» **Task details**:
Print the listing exactly, but only as far as the line containing "cancer stained for". The first line and that line are both included.

» **Supplied material**:
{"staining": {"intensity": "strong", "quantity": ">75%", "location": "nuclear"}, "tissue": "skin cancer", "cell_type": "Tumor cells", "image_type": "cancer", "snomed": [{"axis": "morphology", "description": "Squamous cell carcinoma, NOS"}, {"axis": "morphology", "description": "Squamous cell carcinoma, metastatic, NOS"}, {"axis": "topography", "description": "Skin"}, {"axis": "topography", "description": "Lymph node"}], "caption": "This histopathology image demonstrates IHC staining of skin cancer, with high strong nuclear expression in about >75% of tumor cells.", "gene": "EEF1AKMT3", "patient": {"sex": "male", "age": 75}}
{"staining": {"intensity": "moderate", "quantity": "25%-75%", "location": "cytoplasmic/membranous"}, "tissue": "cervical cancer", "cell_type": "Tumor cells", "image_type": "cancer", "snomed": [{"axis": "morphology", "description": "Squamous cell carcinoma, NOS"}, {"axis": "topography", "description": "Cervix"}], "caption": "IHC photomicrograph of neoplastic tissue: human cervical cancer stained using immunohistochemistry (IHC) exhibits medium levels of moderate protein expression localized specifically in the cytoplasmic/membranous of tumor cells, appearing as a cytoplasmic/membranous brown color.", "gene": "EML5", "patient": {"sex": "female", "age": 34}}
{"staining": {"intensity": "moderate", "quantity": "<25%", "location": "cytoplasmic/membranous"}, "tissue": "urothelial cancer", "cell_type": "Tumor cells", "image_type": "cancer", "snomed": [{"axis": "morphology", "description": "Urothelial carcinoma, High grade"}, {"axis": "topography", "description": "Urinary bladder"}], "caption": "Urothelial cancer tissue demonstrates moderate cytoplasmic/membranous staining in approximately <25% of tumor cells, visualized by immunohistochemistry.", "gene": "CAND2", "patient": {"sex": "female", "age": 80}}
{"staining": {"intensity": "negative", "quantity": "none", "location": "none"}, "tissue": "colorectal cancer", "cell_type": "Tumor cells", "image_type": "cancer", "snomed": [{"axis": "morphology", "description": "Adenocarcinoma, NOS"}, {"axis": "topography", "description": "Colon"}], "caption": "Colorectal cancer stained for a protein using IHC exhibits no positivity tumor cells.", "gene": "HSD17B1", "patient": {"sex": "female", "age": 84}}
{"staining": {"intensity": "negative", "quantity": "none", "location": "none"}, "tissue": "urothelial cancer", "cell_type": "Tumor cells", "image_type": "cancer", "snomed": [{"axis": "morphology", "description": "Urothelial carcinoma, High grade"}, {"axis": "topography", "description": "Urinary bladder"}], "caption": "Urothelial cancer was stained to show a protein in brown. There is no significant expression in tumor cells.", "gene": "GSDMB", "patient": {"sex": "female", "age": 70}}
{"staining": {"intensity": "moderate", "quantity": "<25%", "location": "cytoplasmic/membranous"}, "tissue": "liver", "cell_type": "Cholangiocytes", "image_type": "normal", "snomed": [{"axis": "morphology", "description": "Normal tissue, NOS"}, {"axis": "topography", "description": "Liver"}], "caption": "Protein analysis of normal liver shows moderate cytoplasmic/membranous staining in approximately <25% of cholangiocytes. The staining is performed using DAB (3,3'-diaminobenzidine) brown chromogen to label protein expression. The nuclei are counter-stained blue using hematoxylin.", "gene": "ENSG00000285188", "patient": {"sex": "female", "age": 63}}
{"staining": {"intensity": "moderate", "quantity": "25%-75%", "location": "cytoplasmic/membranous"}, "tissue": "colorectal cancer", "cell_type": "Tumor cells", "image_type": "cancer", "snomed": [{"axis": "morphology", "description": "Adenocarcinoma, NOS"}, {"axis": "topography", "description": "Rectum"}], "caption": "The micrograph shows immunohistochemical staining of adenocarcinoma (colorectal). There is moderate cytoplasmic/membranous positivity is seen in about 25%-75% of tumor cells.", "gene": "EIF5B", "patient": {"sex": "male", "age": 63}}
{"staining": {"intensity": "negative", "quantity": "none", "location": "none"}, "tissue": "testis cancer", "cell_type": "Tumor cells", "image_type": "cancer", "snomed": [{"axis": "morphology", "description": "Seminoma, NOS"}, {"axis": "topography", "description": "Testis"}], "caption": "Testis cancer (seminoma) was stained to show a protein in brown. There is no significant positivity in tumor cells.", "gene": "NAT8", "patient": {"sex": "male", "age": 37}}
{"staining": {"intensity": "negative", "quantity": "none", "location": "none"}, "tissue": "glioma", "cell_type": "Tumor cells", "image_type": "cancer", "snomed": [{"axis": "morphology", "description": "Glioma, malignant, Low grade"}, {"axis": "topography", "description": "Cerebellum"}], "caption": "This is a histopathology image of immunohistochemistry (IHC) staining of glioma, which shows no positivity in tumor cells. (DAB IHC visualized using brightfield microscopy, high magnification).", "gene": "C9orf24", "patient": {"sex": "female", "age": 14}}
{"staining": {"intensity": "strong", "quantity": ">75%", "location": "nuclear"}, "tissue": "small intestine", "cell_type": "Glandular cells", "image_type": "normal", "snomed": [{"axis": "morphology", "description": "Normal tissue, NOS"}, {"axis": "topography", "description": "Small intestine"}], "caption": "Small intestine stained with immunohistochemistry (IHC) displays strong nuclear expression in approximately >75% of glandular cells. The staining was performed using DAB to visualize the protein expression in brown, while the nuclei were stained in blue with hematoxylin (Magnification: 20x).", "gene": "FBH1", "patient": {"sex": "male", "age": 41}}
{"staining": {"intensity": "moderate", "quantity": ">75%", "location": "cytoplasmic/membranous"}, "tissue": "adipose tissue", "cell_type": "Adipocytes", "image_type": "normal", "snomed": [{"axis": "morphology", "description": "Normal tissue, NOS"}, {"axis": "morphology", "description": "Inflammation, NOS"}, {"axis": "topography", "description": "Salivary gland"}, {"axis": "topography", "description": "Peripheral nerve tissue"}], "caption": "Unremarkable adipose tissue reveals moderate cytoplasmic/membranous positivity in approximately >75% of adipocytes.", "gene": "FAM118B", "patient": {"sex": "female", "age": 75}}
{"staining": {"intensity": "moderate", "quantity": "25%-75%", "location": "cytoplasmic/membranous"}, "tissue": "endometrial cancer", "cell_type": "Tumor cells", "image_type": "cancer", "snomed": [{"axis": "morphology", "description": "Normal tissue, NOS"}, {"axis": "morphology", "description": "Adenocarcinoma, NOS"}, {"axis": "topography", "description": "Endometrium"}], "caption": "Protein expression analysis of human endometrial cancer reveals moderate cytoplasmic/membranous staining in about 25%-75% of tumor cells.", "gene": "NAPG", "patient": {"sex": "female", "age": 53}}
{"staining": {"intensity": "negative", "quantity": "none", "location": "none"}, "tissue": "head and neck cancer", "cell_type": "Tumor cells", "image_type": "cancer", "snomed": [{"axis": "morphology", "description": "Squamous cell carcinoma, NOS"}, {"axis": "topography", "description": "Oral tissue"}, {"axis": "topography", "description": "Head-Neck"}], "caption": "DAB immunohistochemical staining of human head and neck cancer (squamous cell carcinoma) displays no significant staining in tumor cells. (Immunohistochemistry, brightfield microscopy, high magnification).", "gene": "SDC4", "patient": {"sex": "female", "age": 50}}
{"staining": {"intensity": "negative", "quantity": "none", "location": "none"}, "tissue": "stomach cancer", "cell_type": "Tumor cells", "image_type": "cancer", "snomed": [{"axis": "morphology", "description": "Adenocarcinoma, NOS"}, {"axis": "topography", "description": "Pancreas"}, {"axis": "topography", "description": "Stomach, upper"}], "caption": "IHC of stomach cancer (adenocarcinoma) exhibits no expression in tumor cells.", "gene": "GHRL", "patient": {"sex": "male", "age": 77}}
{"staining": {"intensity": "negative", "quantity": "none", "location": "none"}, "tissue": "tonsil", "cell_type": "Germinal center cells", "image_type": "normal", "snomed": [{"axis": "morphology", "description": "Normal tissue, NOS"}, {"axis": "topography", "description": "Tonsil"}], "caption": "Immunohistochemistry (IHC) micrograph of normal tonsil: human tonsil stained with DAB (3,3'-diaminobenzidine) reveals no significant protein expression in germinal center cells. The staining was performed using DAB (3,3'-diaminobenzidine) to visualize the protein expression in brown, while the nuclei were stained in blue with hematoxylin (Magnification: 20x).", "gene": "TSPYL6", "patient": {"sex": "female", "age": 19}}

» **Reply to the exercise**:
{"staining": {"intensity": "strong", "quantity": ">75%", "location": "nuclear"}, "tissue": "skin cancer", "cell_type": "Tumor cells", "image_type": "cancer", "snomed": [{"axis": "morphology", "description": "Squamous cell carcinoma, NOS"}, {"axis": "morphology", "description": "Squamous cell carcinoma, metastatic, NOS"}, {"axis": "topography", "description": "Skin"}, {"axis": "topography", "description": "Lymph node"}], "caption": "This histopathology image demonstrates IHC staining of skin cancer, with high strong nuclear expression in about >75% of tumor cells.", "gene": "EEF1AKMT3", "patient": {"sex": "male", "age": 75}}
{"staining": {"intensity": "moderate", "quantity": "25%-75%", "location": "cytoplasmic/membranous"}, "tissue": "cervical cancer", "cell_type": "Tumor cells", "image_type": "cancer", "snomed": [{"axis": "morphology", "description": "Squamous cell carcinoma, NOS"}, {"axis": "topography", "description": "Cervix"}], "caption": "IHC photomicrograph of neoplastic tissue: human cervical cancer stained using immunohistochemistry (IHC) exhibits medium levels of moderate protein expression localized specifically in the cytoplasmic/membranous of tumor cells, appearing as a cytoplasmic/membranous brown color.", "gene": "EML5", "patient": {"sex": "female", "age": 34}}
{"staining": {"intensity": "moderate", "quantity": "<25%", "location": "cytoplasmic/membranous"}, "tissue": "urothelial cancer", "cell_type": "Tumor cells", "image_type": "cancer", "snomed": [{"axis": "morphology", "description": "Urothelial carcinoma, High grade"}, {"axis": "topography", "description": "Urinary bladder"}], "caption": "Urothelial cancer tissue demonstrates moderate cytoplasmic/membranous staining in approximately <25% of tumor cells, visualized by immunohistochemistry.", "gene": "CAND2", "patient": {"sex": "female", "age": 80}}
{"staining": {"intensity": "negative", "quantity": "none", "location": "none"}, "tissue": "colorectal cancer", "cell_type": "Tumor cells", "image_type": "cancer", "snomed": [{"axis": "morphology", "description": "Adenocarcinoma, NOS"}, {"axis": "topography", "description": "Colon"}], "caption": "Colorectal cancer stained for a protein using IHC exhibits no positivity tumor cells.", "gene": "HSD17B1", "patient": {"sex": "female", "age": 84}}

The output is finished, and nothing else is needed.